There’s certainly room for improvement, but it isn’t as though these folks – who were already here in a limited capacity, no? – are swooping in and taking over for Frank McCourt.

But, still, their track record suggests it will, in fact, be great … so long as Mark Walter and friends run the Lakers like the Dodgers and not like they do the Sparks, who are, on their watch, currently getting lapped in the WNBA’s fast-moving arms race.

Jim: Maybe the trick is holding on to those draft gems. And maybe a more robust front-office structure would provide the kind of feedback that says, “Are you absolutely sure you want to trade Zubac?” That’s probably an easy second-guess now. But more information and healthy discussion lead to better decisions.

There was this note in one of the Times stories: Shortly after buying the Dodgers, Walter and Boehly expressed interest in buying AEG from Philip Anschutz, which would have included the Kings and the downtown arena then known as Staples Center. And I can just imagine Kings’ fans saying, “If only … “

But the point here is that among the advantages Walter and his ownership group had with the Dodgers was ownership of Dodger Stadium, which enabled them to undergo the series of renovations in recent years that have modernized the ballpark and enhanced both the fan experience and player comforts. (Although I suspect all of us wish they’d turn the speakers down occasionally).

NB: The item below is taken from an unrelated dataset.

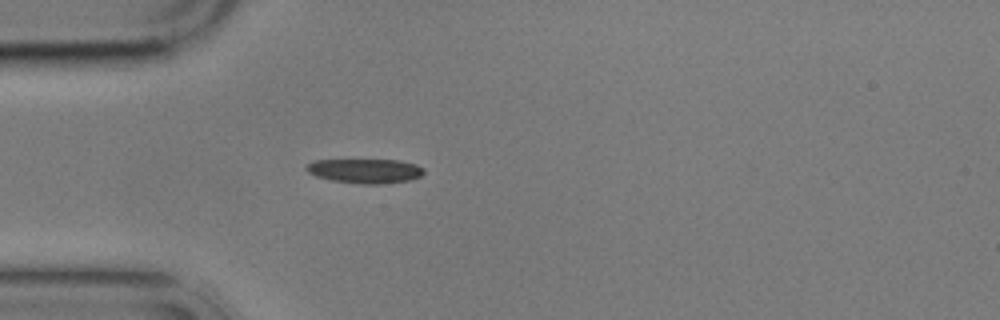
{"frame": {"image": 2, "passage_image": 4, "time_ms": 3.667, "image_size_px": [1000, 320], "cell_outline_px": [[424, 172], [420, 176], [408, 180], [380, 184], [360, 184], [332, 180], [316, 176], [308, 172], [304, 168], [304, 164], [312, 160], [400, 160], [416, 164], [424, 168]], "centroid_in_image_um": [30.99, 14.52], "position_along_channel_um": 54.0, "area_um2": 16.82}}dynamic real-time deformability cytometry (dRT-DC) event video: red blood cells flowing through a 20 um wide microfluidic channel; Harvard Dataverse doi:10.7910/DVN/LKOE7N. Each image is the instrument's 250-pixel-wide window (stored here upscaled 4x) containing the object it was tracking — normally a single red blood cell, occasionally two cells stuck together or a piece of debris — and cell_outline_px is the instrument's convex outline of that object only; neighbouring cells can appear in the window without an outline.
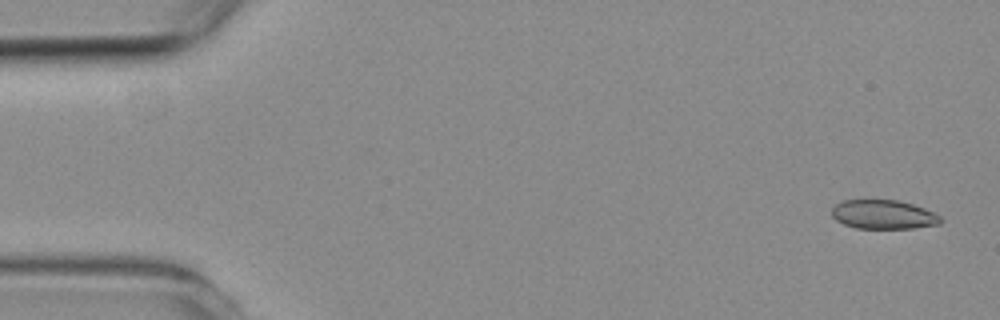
{"species": "common noctule bat (a hibernating species)", "species_latin": "Nyctalus noctula", "temperature_condition": "room temperature", "stored_images_in_passage": 4, "camera_frame_rate_fps": 3000, "um_per_image_px": 0.085, "animal": {"sex": "female", "body_mass_g": 19.3, "forearm_length_mm": 54.1}, "frame": {"image": 1, "passage_image": 1, "time_ms": 0.0, "image_size_px": [1000, 320], "cell_outline_px": [[944, 220], [940, 224], [912, 228], [856, 228], [844, 224], [836, 220], [832, 216], [832, 208], [836, 204], [844, 200], [900, 200], [924, 208], [940, 216]], "centroid_in_image_um": [75.1, 18.23], "position_along_channel_um": 9.9, "area_um2": 18.38}}
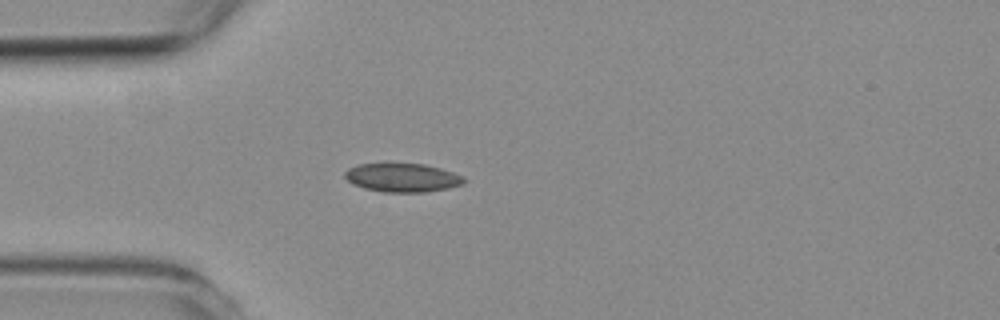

They will not have that sort of control over the arena, although AEG has embarked on its own renovations. The Lakers’ training facility in El Segundo opened in 2017, and I’m sure there will be renovations and improvements there as needed, which isn’t yet.

So, how can Walter afford all of this? Guggenheim Partners, the financial services firm that is now part of the TWG Global holding company, manages over $320 billion in assets. His personal net worth is listed as $6.1 billion by Forbes, and as much as $12.5 billion, according to the Bloomberg Billionaires’ Index.

(And the way his group has generated income from and for the Dodgers, from the $8.1 billion TV deal shortly after buying the team right up to the revenue generated from Japanese advertisers upon Shohei Ohtani’s arrival, lends credence to the idea that this group knows exactly what it’s doing.)

But it’s a sobering thought, for all of us who have ideas about how we’d run our favorite teams: Like anything else, it’s a lot easier when you have a lot of money.